**What is required**
Given the material below, return only the lines starting at the line with "spoedservice voor een" and ending at the line with "kortste tijd wordt opgelost.", exactly as they appear.

**Dataset content**
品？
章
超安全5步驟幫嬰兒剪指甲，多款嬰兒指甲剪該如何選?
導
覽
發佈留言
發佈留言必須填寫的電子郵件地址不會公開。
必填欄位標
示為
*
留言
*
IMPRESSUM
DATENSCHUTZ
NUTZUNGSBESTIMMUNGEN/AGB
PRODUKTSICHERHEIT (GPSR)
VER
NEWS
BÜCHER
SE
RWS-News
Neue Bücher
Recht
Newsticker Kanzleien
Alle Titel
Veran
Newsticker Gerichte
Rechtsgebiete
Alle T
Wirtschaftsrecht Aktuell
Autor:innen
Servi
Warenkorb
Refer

* * *

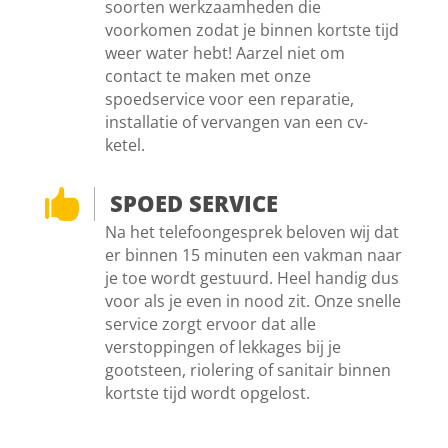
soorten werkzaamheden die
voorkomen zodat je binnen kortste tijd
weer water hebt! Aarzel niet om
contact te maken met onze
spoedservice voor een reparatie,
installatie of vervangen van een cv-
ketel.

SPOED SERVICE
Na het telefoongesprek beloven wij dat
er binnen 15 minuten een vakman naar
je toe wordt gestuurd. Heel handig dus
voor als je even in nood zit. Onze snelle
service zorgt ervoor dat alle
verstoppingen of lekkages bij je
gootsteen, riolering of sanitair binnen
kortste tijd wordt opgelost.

---

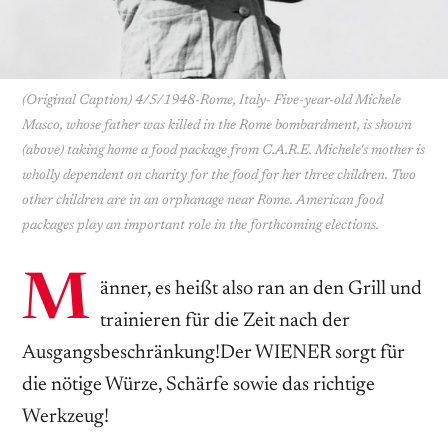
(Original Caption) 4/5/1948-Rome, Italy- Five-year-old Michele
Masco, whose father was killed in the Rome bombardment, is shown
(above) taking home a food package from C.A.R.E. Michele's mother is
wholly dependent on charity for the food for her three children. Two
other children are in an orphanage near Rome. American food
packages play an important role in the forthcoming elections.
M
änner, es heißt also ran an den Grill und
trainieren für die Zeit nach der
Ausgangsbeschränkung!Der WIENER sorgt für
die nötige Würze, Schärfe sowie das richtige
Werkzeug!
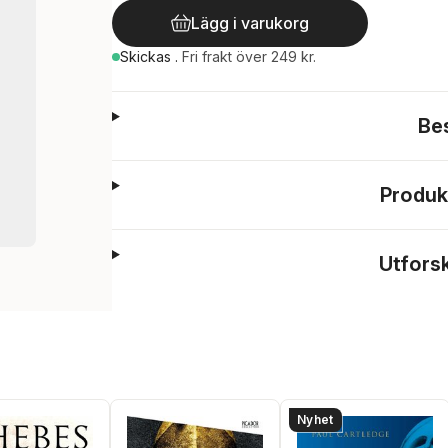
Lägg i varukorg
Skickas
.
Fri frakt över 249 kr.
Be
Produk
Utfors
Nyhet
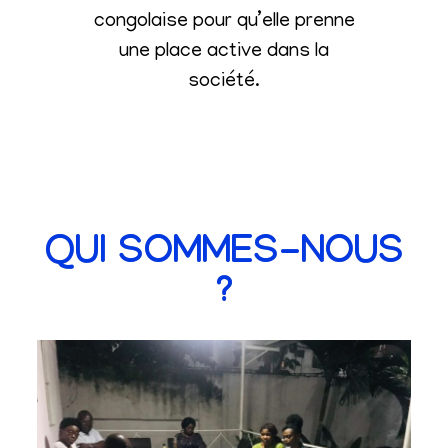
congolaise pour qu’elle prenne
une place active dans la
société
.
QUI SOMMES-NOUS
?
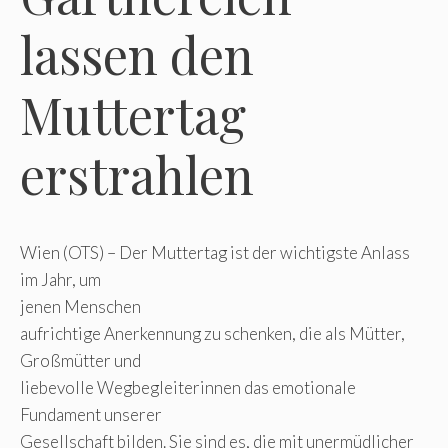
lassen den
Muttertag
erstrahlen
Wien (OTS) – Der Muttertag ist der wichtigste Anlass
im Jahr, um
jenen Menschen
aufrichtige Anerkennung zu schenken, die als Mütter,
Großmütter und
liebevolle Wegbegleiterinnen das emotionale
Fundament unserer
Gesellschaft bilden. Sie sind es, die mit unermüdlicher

**Exercise answer**
spoedservice voor een reparatie,
installatie of vervangen van een cv-
ketel.

SPOED SERVICE
Na het telefoongesprek beloven wij dat
er binnen 15 minuten een vakman naar
je toe wordt gestuurd. Heel handig dus
voor als je even in nood zit. Onze snelle
service zorgt ervoor dat alle
verstoppingen of lekkages bij je
gootsteen, riolering of sanitair binnen
kortste tijd wordt opgelost.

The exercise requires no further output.